Upsides: You’ll meet people you might never have chosen online and they’ll all be successful. Cook’s strategy for matchmaking seems solid and fresh.
Downsides: Very expensive and there are likely to be some tricky customers, particularly the men, who will be rich and therefore potentially impossible to please.
• Social Concierge, socialconcierge.co.uk
A more party-focused matchmaking service for twenty-somethings who feel they’ve run out of dating options and don’t fancy going online. Would-be daters are “hand-picked” by the eccentric, larger than life founder, Nana Wereko Brobby and then hit the town together, probably in Shoreditch or Soho.
Upsides: There is a selective element, and it’s all imbued with a sense of “fun” – nothing dowdy or stiff here.
Downsides: The “hand-picked” aspect is a bit of an unknown quantity, and if you’re looking for a super hard-working professional to date, this may not be quite right.
• Drawing Down the Moon, drawingdownthemoon.co.uk
The name refers to a contemporary Wiccan practice, but the service is anything but witchy, charging a substantial fee for membership following interview.
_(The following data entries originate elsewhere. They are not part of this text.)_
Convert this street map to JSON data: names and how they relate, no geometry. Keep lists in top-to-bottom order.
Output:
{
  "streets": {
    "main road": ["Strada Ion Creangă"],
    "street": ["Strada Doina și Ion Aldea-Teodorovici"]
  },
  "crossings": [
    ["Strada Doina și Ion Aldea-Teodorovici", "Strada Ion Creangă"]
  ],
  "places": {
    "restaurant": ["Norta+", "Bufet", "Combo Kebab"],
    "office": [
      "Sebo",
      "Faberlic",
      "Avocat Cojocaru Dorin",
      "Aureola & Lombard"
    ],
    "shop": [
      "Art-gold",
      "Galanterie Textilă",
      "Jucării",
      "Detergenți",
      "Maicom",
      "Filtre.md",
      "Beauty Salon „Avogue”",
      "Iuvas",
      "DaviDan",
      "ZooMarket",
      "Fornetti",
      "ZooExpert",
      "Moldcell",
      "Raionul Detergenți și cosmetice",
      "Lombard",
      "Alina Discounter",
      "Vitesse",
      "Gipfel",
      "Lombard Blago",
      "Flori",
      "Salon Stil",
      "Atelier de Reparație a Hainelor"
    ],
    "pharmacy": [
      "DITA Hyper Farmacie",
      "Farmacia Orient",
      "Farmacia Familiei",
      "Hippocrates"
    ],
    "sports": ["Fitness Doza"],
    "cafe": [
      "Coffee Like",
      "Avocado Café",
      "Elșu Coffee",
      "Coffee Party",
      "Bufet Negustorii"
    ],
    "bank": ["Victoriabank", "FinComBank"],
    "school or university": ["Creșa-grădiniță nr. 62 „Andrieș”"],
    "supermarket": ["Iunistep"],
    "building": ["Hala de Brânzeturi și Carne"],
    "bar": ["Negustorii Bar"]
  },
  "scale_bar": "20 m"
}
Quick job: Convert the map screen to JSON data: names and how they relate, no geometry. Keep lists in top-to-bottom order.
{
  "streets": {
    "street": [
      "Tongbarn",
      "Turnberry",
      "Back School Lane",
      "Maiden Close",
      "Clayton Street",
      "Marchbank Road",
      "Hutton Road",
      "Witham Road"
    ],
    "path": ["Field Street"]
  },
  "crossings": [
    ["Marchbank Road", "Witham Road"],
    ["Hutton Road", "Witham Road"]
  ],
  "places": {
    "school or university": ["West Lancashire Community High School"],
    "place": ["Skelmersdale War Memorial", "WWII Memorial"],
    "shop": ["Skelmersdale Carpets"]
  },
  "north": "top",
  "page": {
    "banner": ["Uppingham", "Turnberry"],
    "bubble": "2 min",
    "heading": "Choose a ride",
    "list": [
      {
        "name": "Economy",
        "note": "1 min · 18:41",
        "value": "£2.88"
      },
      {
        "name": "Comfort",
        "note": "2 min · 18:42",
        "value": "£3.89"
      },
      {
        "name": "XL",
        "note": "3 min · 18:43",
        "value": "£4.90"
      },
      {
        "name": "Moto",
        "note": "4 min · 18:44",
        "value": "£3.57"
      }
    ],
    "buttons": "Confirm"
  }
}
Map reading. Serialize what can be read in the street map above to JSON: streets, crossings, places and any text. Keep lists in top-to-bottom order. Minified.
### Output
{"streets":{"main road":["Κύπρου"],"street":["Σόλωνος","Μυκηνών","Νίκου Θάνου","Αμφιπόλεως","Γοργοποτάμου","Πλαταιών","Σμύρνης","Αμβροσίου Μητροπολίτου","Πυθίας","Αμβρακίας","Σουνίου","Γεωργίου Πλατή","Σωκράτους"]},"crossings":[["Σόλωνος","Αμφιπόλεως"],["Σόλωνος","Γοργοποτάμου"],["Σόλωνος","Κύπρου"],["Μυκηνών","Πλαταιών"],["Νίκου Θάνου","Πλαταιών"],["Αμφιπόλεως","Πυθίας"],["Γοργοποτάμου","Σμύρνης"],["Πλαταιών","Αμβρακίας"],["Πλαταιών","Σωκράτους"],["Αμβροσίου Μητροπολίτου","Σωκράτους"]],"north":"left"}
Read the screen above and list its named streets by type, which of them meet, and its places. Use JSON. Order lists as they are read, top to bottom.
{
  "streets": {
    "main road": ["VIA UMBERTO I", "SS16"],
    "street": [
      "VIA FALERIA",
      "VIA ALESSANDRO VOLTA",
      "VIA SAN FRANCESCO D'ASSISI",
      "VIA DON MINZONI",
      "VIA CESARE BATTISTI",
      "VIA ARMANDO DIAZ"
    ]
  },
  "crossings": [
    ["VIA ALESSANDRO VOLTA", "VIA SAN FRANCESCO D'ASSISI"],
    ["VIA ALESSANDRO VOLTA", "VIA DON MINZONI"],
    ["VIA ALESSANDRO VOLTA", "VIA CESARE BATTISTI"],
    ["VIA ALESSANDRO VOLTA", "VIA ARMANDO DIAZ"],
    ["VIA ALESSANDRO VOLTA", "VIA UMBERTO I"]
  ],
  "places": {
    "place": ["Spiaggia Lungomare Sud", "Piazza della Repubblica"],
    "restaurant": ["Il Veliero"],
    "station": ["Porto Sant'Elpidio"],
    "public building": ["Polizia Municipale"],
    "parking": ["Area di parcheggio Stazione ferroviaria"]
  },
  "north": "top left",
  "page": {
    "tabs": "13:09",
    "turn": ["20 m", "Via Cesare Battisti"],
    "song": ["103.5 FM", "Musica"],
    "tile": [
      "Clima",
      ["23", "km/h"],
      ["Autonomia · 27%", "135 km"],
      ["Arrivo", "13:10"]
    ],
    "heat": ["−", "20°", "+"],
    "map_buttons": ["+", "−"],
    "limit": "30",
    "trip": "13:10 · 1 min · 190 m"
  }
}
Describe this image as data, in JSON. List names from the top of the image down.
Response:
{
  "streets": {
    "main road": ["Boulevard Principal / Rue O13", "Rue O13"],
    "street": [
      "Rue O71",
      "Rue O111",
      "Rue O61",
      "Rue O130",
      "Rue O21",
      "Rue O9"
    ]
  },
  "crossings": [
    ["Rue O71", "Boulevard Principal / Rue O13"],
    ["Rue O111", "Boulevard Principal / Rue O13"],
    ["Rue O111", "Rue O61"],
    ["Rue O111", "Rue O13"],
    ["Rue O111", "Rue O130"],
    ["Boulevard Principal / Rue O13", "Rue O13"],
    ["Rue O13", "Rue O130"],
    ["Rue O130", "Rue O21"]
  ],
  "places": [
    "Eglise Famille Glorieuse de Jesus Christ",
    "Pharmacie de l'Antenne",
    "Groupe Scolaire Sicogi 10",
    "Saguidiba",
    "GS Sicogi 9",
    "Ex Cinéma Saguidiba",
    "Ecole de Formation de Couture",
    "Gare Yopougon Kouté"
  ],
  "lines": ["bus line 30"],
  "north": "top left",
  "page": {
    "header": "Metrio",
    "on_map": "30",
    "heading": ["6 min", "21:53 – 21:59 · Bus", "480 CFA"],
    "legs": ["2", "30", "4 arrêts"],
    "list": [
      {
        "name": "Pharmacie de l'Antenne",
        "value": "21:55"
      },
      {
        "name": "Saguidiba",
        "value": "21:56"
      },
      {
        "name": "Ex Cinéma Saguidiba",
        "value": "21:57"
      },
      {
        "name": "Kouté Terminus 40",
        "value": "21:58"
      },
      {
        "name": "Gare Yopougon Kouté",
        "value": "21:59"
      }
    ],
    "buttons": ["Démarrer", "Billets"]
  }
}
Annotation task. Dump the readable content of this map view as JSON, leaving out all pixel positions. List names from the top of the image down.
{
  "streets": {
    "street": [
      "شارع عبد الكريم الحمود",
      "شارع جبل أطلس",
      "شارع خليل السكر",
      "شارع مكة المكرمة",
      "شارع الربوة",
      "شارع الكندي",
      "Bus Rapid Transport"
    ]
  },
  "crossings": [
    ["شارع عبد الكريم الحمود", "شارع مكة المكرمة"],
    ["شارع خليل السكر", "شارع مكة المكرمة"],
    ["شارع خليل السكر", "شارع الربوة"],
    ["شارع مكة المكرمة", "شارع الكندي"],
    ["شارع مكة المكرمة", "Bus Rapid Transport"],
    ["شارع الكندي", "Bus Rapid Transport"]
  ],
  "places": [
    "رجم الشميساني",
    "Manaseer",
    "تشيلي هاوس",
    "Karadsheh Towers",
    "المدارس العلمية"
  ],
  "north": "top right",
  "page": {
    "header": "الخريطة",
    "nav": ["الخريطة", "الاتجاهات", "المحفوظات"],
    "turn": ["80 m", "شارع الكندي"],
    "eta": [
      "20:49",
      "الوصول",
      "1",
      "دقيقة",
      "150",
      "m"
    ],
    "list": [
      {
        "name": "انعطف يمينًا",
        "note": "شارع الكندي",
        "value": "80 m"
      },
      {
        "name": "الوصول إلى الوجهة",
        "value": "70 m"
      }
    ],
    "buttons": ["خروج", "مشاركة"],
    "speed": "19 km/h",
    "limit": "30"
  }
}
Billed as “the introduction agency for thinking people”, members are said to be “well-educated and successful”.
Upsides: You probably won’t end up with a hippie and may well meet people who are both interesting and successful.
Downsides: Founded in 1984, it lacks the contemporary image, and the founder and MD – pictured in a video still on the homepage – looks a bit eccentric.